Additions to the Tier 2 Shortage Occupation list
The UK government has added four digital technology occupations to the Points Based System ‘Shortage Occupation List’, therefore allowing non-EU migrant applicants to fill positions without UK employers having to carry out the ‘Resident Labour Market Test’ by advertising the positions.
What are the implications of the above?
Employers based in the IT sector will be able to submit applications for Tier 2 Restricted Certificates of Sponsorship for the specific four IT-related occupations detailed below without the need to advertise first, assuming that no eligible resident workers have applied. These changes will apply to relevant applications submitted on or after 19 November 2015.
The following four jobs have been specifically designated shortage occupation categories and added to the list:
- IT specialist managers- IT product manager in a job requiring five years of relevant experience and experience leading a team.
- IT business analysts, architects and system designers- Systems engineers in visual effects animation for film, TV or video-games sectors or Data scientists in a job requiring five years of relevant experience and experience leading a team.
- Programmers and software development professionals- Senior developer in a job requiring five years of relevant experience and experience leading a team or software developers, writers, or games designers.
- IT and communications professionals not elsewhere classified- Cyber security specialists in a job requiring five years of experience and experience leading a team.
The addition of several jobs in the IT industry to the shortage occupation list is positive news, providing employers with higher flexibility when acquisitioning talent from abroad.
Increased salary threshold for Tier 2 migrants for settlement
As of 6 April 2016 onwards, any highly-skilled migrant in the UK under a Tier 2 visa wanting to apply for Indefinite Leave to Remain in the UK (“ILR”) will be required to be earning a minimum of £35,000 for their application to be considered.
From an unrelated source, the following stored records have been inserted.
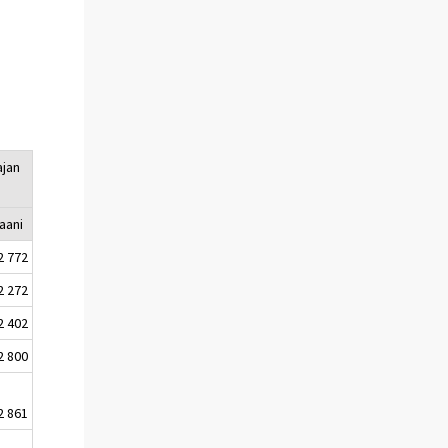
ajan
aani
2 772
2 272
2 402
2 800
2 861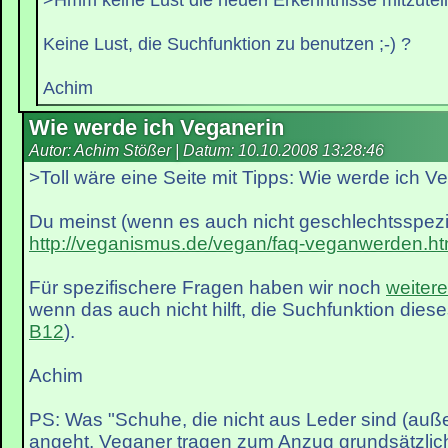
Keine Lust, die Suchfunktion zu benutzen ;-) ?
Achim
Wie werde ich Veganerin
Autor: Achim Stößer | Datum:
10.10.2008 13:28:46
>Toll wäre eine Seite mit Tipps: Wie werde ich V
Du meinst (wenn es auch nicht geschlechtsspezif
http://veganismus.de/vegan/faq-veganwerden.ht
Für spezifischere Fragen haben wir noch
weiter
wenn das auch nicht hilft, die Suchfunktion dies
B12
).
Achim
PS: Was "Schuhe, die nicht aus Leder sind (auß
angeht, Veganer tragen zum Anzug grundsätzlic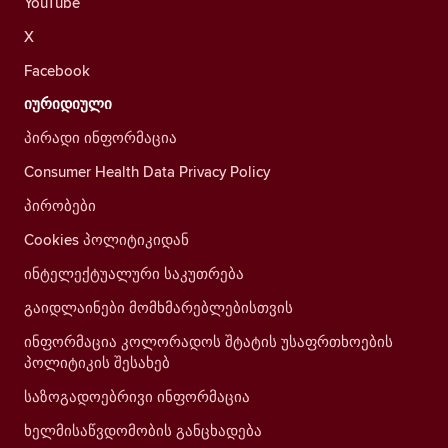
YouTube
X
Facebook
იურიდიული
პირადი ინფორმაცია
Consumer Health Data Privacy Policy
პირობები
Cookies პოლიტიკიდან
ინტელექტუალური საკუთრება
გაიდლაინები მომხმარებლებისთვის
ინფორმაცია კოლორადოს შტატის უსაფრთხოების
პოლიტიკის შესახებ
საზოგადოებრივი ინფორმაცია
ხელმისაწვდომობის განცხადება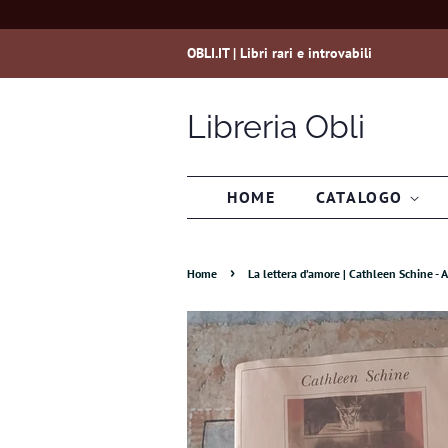
OBLI.IT | Libri rari e introvabili
Libreria Obli
HOME
CATALOGO
›
Home
La lettera d’amore | Cathleen Schine -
Once introduced, the new income threshold will affect many Tier 2 visa holders currently in the UK hoping to apply for ILR.
Why the increase?
The amended salary threshold is designed to reduce the number of non-EU nationals being granted ILR. The current number of granted applications stands at around 60,000 per year. It is hoped that that number will be slashed to 20,000. It comes as part of the government’s efforts to reduce the levels of UK net-migration to below 100,000 per year, a task which the government have failed to carry out in the past.
Who will it affect?
The change will affect anyone in the UK under a Tier 2 visa looking to obtain settlement through ILR. Those who will not be earning £35,000 at the time the change is introduced will have to find some other way to extend their stay in the UK.
Who will be exempt?
The new income threshold requirements will not apply to anyone in the UK under Tier 2 who is also in an occupation detailed on the shortage occupation list, nor will it apply to scientists or researchers in PhD level occupations.
What do we think?
As you can imagine, news of this upcoming change has been met with much criticism, especially from within the health and education sectors.
Cameron made mistakes. He promised to reduce net-migration levels in the UK to the tens of thousands and subsequently could not deliver. Now that he has remained in power he has actually carry out actions the yield real results. Taking stock of the skills shortage the UK has been experiencing for many years in various sectors, eliminating a route that provides for skilled migrants to contribute the growth of the UK economy and fill the gaps is not a wise move.